A Nestlé, que produz papinhas de neném e aquelas propagandas de leite em pó com famílias felizes como as de margarina (outra droga que lhe enfiam goela abaixo), no mercado da água, estima-se que sozinha lucra 26 bilhões com a venda de água mineral.
Ai vem a pergunta: a água é um direito humano ou deve ser propriedade de um grande negócio, diga-se, especializado em rapinagem?
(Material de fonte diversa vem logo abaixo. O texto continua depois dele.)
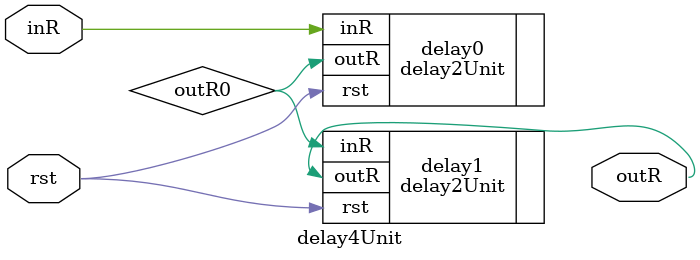
<source format=v>
`timescale 1ns / 1ps


(*dont_touch = "true"*)module delay4Unit(
    inR, outR, rst
    );
    input inR;
    output outR;
    input rst;
    
    wire outR0;
    (* dont_touch="true" *)delay2Unit delay0(.inR(inR), .outR(outR0), .rst(rst));
    (* dont_touch="true" *)delay2Unit delay1(.inR(outR0), .outR(outR), .rst(rst));
    
endmodule

</source>
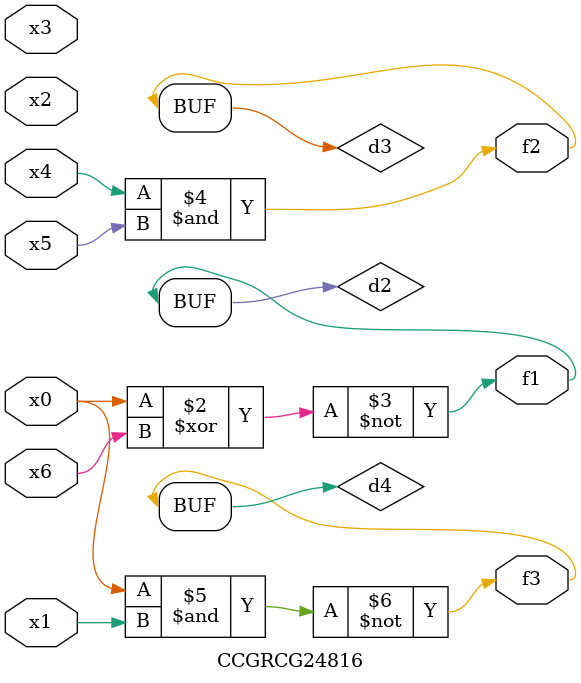
<source format=v>
module CCGRCG24816(
	input x0, x1, x2, x3, x4, x5, x6,
	output f1, f2, f3
);

	wire d1, d2, d3, d4;

	nor (d1, x0);
	xnor (d2, x0, x6);
	and (d3, x4, x5);
	nand (d4, x0, x1);
	assign f1 = d2;
	assign f2 = d3;
	assign f3 = d4;
endmodule

</source>
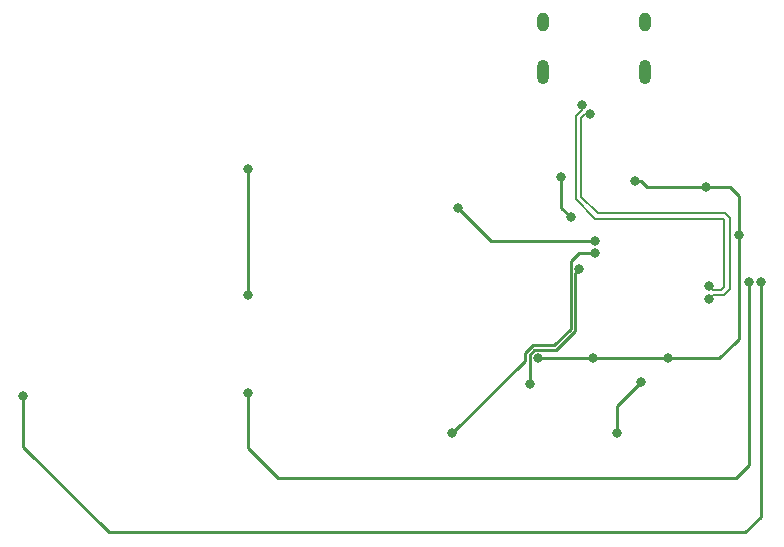
<source format=gtl>
%TF.GenerationSoftware,KiCad,Pcbnew,(5.1.10-1-10_14)*%
%TF.CreationDate,2021-05-18T16:18:39+02:00*%
%TF.ProjectId,dirac_delta,64697261-635f-4646-956c-74612e6b6963,rev?*%
%TF.SameCoordinates,Original*%
%TF.FileFunction,Copper,L1,Top*%
%TF.FilePolarity,Positive*%
%FSLAX46Y46*%
G04 Gerber Fmt 4.6, Leading zero omitted, Abs format (unit mm)*
G04 Created by KiCad (PCBNEW (5.1.10-1-10_14)) date 2021-05-18 16:18:39*
%MOMM*%
%LPD*%
G01*
G04 APERTURE LIST*
%TA.AperFunction,ComponentPad*%
%ADD10O,1.000000X2.100000*%
%TD*%
%TA.AperFunction,ComponentPad*%
%ADD11O,1.000000X1.600000*%
%TD*%
%TA.AperFunction,ViaPad*%
%ADD12C,0.800000*%
%TD*%
%TA.AperFunction,Conductor*%
%ADD13C,0.254000*%
%TD*%
%TA.AperFunction,Conductor*%
%ADD14C,0.200000*%
%TD*%
G04 APERTURE END LIST*
D10*
%TO.P,USB1,13*%
%TO.N,GND*%
X70292500Y-24242500D03*
X78932500Y-24242500D03*
D11*
X70292500Y-20062500D03*
X78932500Y-20062500D03*
%TD*%
D12*
%TO.N,GND*%
X72644000Y-36576000D03*
X71847750Y-33181250D03*
%TO.N,VDD*%
X86868000Y-38100000D03*
X80899000Y-48514000D03*
X74549000Y-48514000D03*
X69850000Y-48514000D03*
X84074000Y-34036000D03*
X78105000Y-33528000D03*
%TO.N,NRST*%
X69170600Y-50673000D03*
X73348810Y-40937190D03*
%TO.N,BOOT0*%
X78613000Y-50546000D03*
X76581000Y-54864000D03*
%TO.N,USB_DP*%
X74285232Y-27803232D03*
X84341140Y-43437860D03*
%TO.N,USB_DN*%
X73542768Y-27060768D03*
X84341140Y-42387860D03*
%TO.N,ROW0*%
X63119000Y-35814000D03*
X74676000Y-38608000D03*
%TO.N,ROW1*%
X62611000Y-54864000D03*
X74675530Y-39561007D03*
%TO.N,COL0*%
X88709403Y-42037000D03*
X26289000Y-51689000D03*
%TO.N,COL1*%
X45339000Y-43180000D03*
X45339000Y-32512000D03*
X45339000Y-51435000D03*
X87757000Y-42037000D03*
%TD*%
D13*
%TO.N,GND*%
X71847750Y-35779750D02*
X71847750Y-33181250D01*
X72644000Y-36576000D02*
X71847750Y-35779750D01*
%TO.N,VDD*%
X86614000Y-47117000D02*
X85217000Y-48514000D01*
X86614000Y-47117000D02*
X86868000Y-46863000D01*
X86868000Y-38100000D02*
X86868000Y-46863000D01*
X85217000Y-48514000D02*
X80899000Y-48514000D01*
X74549000Y-48514000D02*
X69850000Y-48514000D01*
X80899000Y-48514000D02*
X74549000Y-48514000D01*
X86868000Y-38100000D02*
X86868000Y-34798000D01*
X86868000Y-34798000D02*
X86106000Y-34036000D01*
X79121000Y-34036000D02*
X78613000Y-33528000D01*
X78613000Y-33528000D02*
X78105000Y-33528000D01*
X84074000Y-34036000D02*
X79121000Y-34036000D01*
X86106000Y-34036000D02*
X84074000Y-34036000D01*
%TO.N,NRST*%
X69170599Y-48187887D02*
X69170599Y-48850599D01*
X69523887Y-47834599D02*
X69170599Y-48187887D01*
X71392991Y-47834599D02*
X69523887Y-47834599D01*
X73025000Y-46202590D02*
X71392991Y-47834599D01*
X69170599Y-50672999D02*
X69170600Y-50673000D01*
X69170599Y-48850599D02*
X69170599Y-50672999D01*
X73025000Y-46202590D02*
X73025000Y-41529000D01*
X73025000Y-41261000D02*
X73348810Y-40937190D01*
X73025000Y-41529000D02*
X73025000Y-41261000D01*
%TO.N,BOOT0*%
X78613000Y-50546000D02*
X76581000Y-52578000D01*
X76581000Y-52578000D02*
X76581000Y-54864000D01*
D14*
%TO.N,USB_DP*%
X86077000Y-42638200D02*
X85577340Y-43137860D01*
X86077000Y-36609800D02*
X86077000Y-42638200D01*
X73504000Y-34831800D02*
X74896200Y-36224000D01*
X85691200Y-36224000D02*
X86077000Y-36609800D01*
X85577340Y-43137860D02*
X84641140Y-43137860D01*
X73860967Y-27803232D02*
X73504000Y-28160199D01*
X84641140Y-43137860D02*
X84341140Y-43437860D01*
X74896200Y-36224000D02*
X85691200Y-36224000D01*
X73504000Y-28160199D02*
X73504000Y-34831800D01*
X74285232Y-27803232D02*
X73860967Y-27803232D01*
%TO.N,USB_DN*%
X84641140Y-42687860D02*
X84341140Y-42387860D01*
X85504800Y-36674000D02*
X85627000Y-36796200D01*
X73054000Y-35018200D02*
X74709800Y-36674000D01*
X73054000Y-27973801D02*
X73054000Y-35018200D01*
X85627000Y-42451800D02*
X85390940Y-42687860D01*
X73542768Y-27060768D02*
X73542768Y-27485033D01*
X85390940Y-42687860D02*
X84641140Y-42687860D01*
X85627000Y-36796200D02*
X85627000Y-42451800D01*
X74709800Y-36674000D02*
X85504800Y-36674000D01*
X73542768Y-27485033D02*
X73054000Y-27973801D01*
D13*
%TO.N,ROW0*%
X65908823Y-38603823D02*
X73475237Y-38603823D01*
X63119000Y-35814000D02*
X65908823Y-38603823D01*
X73479414Y-38608000D02*
X73475237Y-38603823D01*
X74676000Y-38608000D02*
X73479414Y-38608000D01*
%TO.N,ROW1*%
X69412736Y-47371000D02*
X68764190Y-48019546D01*
X68764190Y-48019546D02*
X68764189Y-48710811D01*
X73341993Y-39561007D02*
X72618590Y-40284410D01*
X72618590Y-45999410D02*
X71247000Y-47371000D01*
X71247000Y-47371000D02*
X69412736Y-47371000D01*
X72618590Y-40284410D02*
X72618590Y-45999410D01*
X68764189Y-48710811D02*
X62611000Y-54864000D01*
X74675530Y-39561007D02*
X73341993Y-39561007D01*
%TO.N,COL0*%
X26289000Y-51689000D02*
X26289000Y-56007000D01*
X26289000Y-56007000D02*
X33528000Y-63246000D01*
X33528000Y-63246000D02*
X87376000Y-63246000D01*
X87376000Y-63246000D02*
X88709403Y-61912597D01*
X88709403Y-61912597D02*
X88709403Y-61785403D01*
X88709403Y-42037000D02*
X88709403Y-61785403D01*
%TO.N,COL1*%
X45339000Y-43180000D02*
X45339000Y-32512000D01*
X87757000Y-44958000D02*
X87757000Y-42037000D01*
X86614000Y-58674000D02*
X87757000Y-57531000D01*
X87757000Y-57531000D02*
X87757000Y-44958000D01*
X47879000Y-58674000D02*
X86614000Y-58674000D01*
X45339000Y-56134000D02*
X47879000Y-58674000D01*
X45339000Y-51435000D02*
X45339000Y-56134000D01*
%TD*%
M02*

</source>
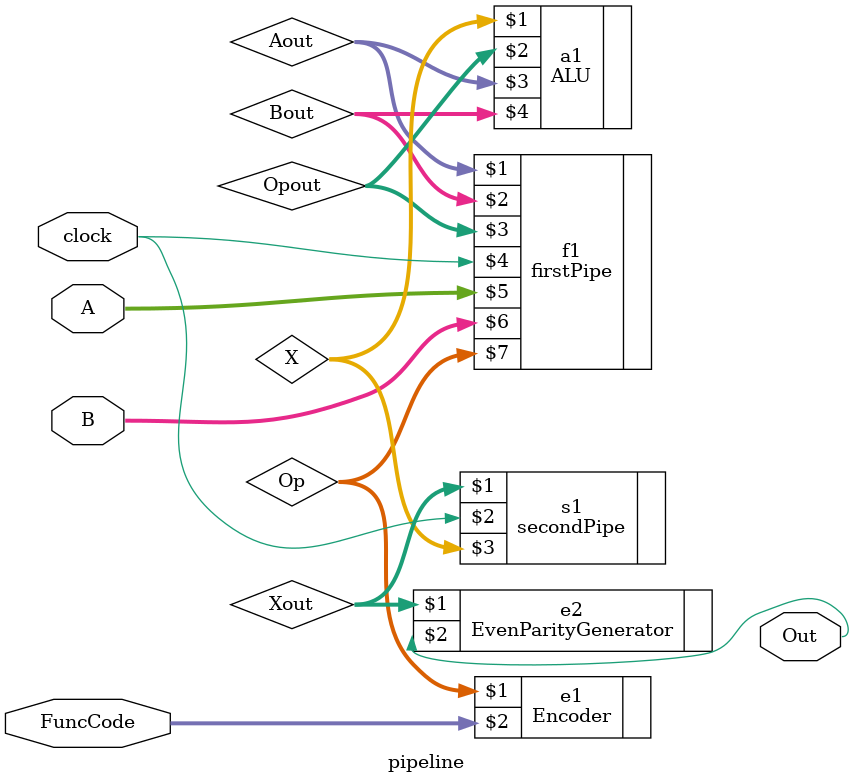
<source format=v>
module pipeline(Out, clock, FuncCode, A, B);
	output Out;
	input clock;
	input [7:0] FuncCode;
	input [3:0] A, B;
	wire [2:0] Op, Opout;
	wire [3:0] Aout, Bout, X, Xout;

	Encoder e1(Op, FuncCode);
	firstPipe f1(Aout, Bout, Opout, clock, A, B, Op);
	ALU a1(X, Opout, Aout, Bout);
	secondPipe s1(Xout, clock, X);
	EvenParityGenerator e2(Xout, Out);
endmodule
</source>
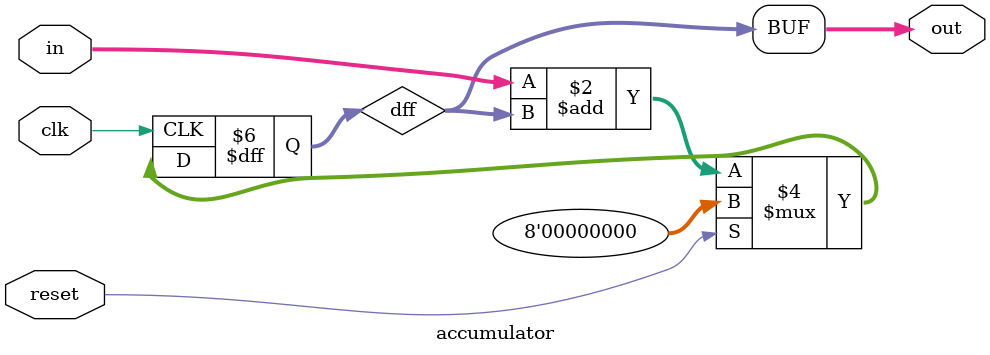
<source format=sv>
module accumulator (
    input clk,
    input reset,
    input [7:0] in,

    output [7:0] out      
);

reg [7:0] dff;

always @(posedge clk) begin
    if (reset) begin
        dff <= 8'b0;
    end else begin
        dff <= in + out;
    end
end

assign out = dff;

endmodule

</source>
A Nestlé tem a resposta na ponta da língua. O manda chuva da empresa, Peter Brabeck, gravou um vídeo há tempos em que era bastante duro com os movimentos e pessoas que defendem o consumo de alimentos orgânicos, o equilíbrio do homem e da natureza e o direito de uma pessoa ter acesso à água.  Com a palavra Brabeck: “A água é, naturalmente, o recurso básico mais importante do mundo hoje. A questão é se devemos privatizar o suprimento normal de água para a população. Existem duas opiniões diferentes sobre isso. A primeira opinião, que eu acho extrema, é representada por ONGs, que dizem que a água é um direito público. Isso significa que, como ser humano, você deve ter acesso à água. É uma solução extrema. E a outra opinião diz que a água é um alimento como outro qualquer. E como qualquer produto alimentício, ele deve estar no mercado. Pessoalmente, acho melhor dar a qualquer alimento um valor de mercado...”
Nessa lógica rapace, talvez o ar deva ser propriedade de grandes empresas. Há pouco rimos às desbragadas com o episódio do “estocamento de vento”, mas nos esquecemos de considerar a voracidade dos grandes conglomerados.
Em sua investida contra o movimento orgânico, o capataz da Nestlé afirmou que depois de 15 anos comendo alimentos geneticamente modificados, até agora não foi relatado sequer um caso de doença entre os americanos por comê-los. Não mesmo?! Na sanha pelo vil metal, Brabeck continua: “Hoje as pessoas acreditam que tudo o que vem da natureza é bom. Isso representa uma enorme mudança porque até recentemente nós sempre aprendemos que a natureza pode ser implacável. O homem está agora em condições de fornecer um equilíbrio à natureza. Mas, apesar disso, julgamos que tudo o que vem da natureza é bom.”
A declaração é perturbadora, mas a ganância explica. Tome-se a Vale como exemplo, as tragédias de Mariana e Brumadinho: a vida e os rios foram mortos, mas garantiu-se o lucro.
Finalizar como? A meu ver, de duas maneiras: de um lado, concluindo que o Sr. Peter Brabeck é um ser radioativo, perigoso; de outro, boicotando as marcas que ele representa. Acho que já é um bom começo. E, para resistir, lembremo-nos da fala do cacique de Seattle, que mencionei semana passada:
Como é que se pode comprar ou vender o céu, o calor da terra? Essa ideia nos parece estranha. Se não possuímos o frescor do ar e o brilho da água, como é possível comprá-los? Cada pedaço desta terra é sagrado para o meu povo. Cada ramo brilhante de um pinheiro, cada punhado de areia das praias, a penumbra da floresta densa, cada clareira e inseto a zumbir são sagrados na memória e experiência do meu povo.”
Temos muito o que aprender: a começar pela perda de nossa arrogância.